▶ _Task statement_
Set down the data below once more, precisely as it reads.

▶ _Excerpted records_

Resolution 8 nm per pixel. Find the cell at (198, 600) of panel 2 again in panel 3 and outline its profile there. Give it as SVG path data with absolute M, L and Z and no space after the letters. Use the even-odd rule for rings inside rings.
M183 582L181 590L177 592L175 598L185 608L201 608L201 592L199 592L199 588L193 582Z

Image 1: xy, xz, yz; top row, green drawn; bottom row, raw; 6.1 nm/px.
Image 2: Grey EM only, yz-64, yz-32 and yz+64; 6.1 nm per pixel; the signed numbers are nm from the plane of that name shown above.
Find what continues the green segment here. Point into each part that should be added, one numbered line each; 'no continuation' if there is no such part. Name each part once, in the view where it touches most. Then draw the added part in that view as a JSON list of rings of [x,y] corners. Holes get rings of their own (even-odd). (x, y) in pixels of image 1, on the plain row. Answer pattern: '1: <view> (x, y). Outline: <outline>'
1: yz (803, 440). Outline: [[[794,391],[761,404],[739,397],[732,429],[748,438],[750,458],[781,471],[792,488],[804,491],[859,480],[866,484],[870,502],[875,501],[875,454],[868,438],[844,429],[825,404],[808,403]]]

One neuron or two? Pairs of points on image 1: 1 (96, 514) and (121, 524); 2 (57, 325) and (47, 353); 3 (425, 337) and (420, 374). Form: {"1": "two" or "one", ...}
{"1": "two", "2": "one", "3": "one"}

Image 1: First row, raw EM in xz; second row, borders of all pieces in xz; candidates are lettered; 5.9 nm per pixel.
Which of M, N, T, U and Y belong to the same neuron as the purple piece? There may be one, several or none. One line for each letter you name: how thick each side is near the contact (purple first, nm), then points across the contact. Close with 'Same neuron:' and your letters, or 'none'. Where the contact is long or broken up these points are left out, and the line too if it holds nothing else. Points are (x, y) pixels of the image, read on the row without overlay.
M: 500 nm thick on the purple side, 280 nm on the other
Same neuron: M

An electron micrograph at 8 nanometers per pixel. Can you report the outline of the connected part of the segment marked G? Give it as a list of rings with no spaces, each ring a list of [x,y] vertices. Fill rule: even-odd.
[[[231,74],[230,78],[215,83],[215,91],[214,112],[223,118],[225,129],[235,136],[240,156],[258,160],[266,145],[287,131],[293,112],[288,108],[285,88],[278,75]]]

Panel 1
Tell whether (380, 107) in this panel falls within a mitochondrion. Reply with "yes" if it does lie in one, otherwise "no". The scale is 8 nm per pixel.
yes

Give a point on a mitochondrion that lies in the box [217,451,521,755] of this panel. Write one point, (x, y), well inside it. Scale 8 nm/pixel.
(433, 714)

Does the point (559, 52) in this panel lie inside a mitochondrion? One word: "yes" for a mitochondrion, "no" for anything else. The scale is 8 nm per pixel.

▶ _Result of this exercise_
Resolution 8 nm per pixel. Find the cell at (198, 600) of panel 2 again in panel 3 and outline its profile there. Give it as SVG path data with absolute M, L and Z and no space after the letters. Use the even-odd rule for rings inside rings.
M183 582L181 590L177 592L175 598L185 608L201 608L201 592L199 592L199 588L193 582Z

Image 1: xy, xz, yz; top row, green drawn; bottom row, raw; 6.1 nm/px.
Image 2: Grey EM only, yz-64, yz-32 and yz+64; 6.1 nm per pixel; the signed numbers are nm from the plane of that name shown above.
Find what continues the green segment here. Point into each part that should be added, one numbered line each; 'no continuation' if there is no such part. Name each part once, in the view where it touches most. Then draw the added part in that view as a JSON list of rings of [x,y] corners. Holes get rings of their own (even-odd). (x, y) in pixels of image 1, on the plain row. Answer pattern: '1: <view> (x, y). Outline: <outline>'
1: yz (803, 440). Outline: [[[794,391],[761,404],[739,397],[732,429],[748,438],[750,458],[781,471],[792,488],[804,491],[859,480],[866,484],[870,502],[875,501],[875,454],[868,438],[844,429],[825,404],[808,403]]]

One neuron or two? Pairs of points on image 1: 1 (96, 514) and (121, 524); 2 (57, 325) and (47, 353); 3 (425, 337) and (420, 374). Form: {"1": "two" or "one", ...}
{"1": "two", "2": "one", "3": "one"}

Image 1: First row, raw EM in xz; second row, borders of all pieces in xz; candidates are lettered; 5.9 nm per pixel.
Which of M, N, T, U and Y belong to the same neuron as the purple piece? There may be one, several or none. One line for each letter you name: how thick each side is near the contact (purple first, nm), then points across the contact. Close with 'Same neuron:' and your letters, or 'none'. Where the contact is long or broken up these points are left out, and the line too if it holds nothing else. Points are (x, y) pixels of the image, read on the row without overlay.
M: 500 nm thick on the purple side, 280 nm on the other
Same neuron: M

An electron micrograph at 8 nanometers per pixel. Can you report the outline of the connected part of the segment marked G? Give it as a list of rings with no spaces, each ring a list of [x,y] vertices. Fill rule: even-odd.
[[[231,74],[230,78],[215,83],[215,91],[214,112],[223,118],[225,129],[235,136],[240,156],[258,160],[266,145],[287,131],[293,112],[288,108],[285,88],[278,75]]]

Panel 1
Tell whether (380, 107) in this panel falls within a mitochondrion. Reply with "yes" if it does lie in one, otherwise "no". The scale is 8 nm per pixel.
yes

Give a point on a mitochondrion that lies in the box [217,451,521,755] of this panel. Write one point, (x, y), well inside it. Scale 8 nm/pixel.
(433, 714)

Does the point (559, 52) in this panel lie inside a mitochondrion? One word: "yes" for a mitochondrion, "no" for anything else. The scale is 8 nm per pixel.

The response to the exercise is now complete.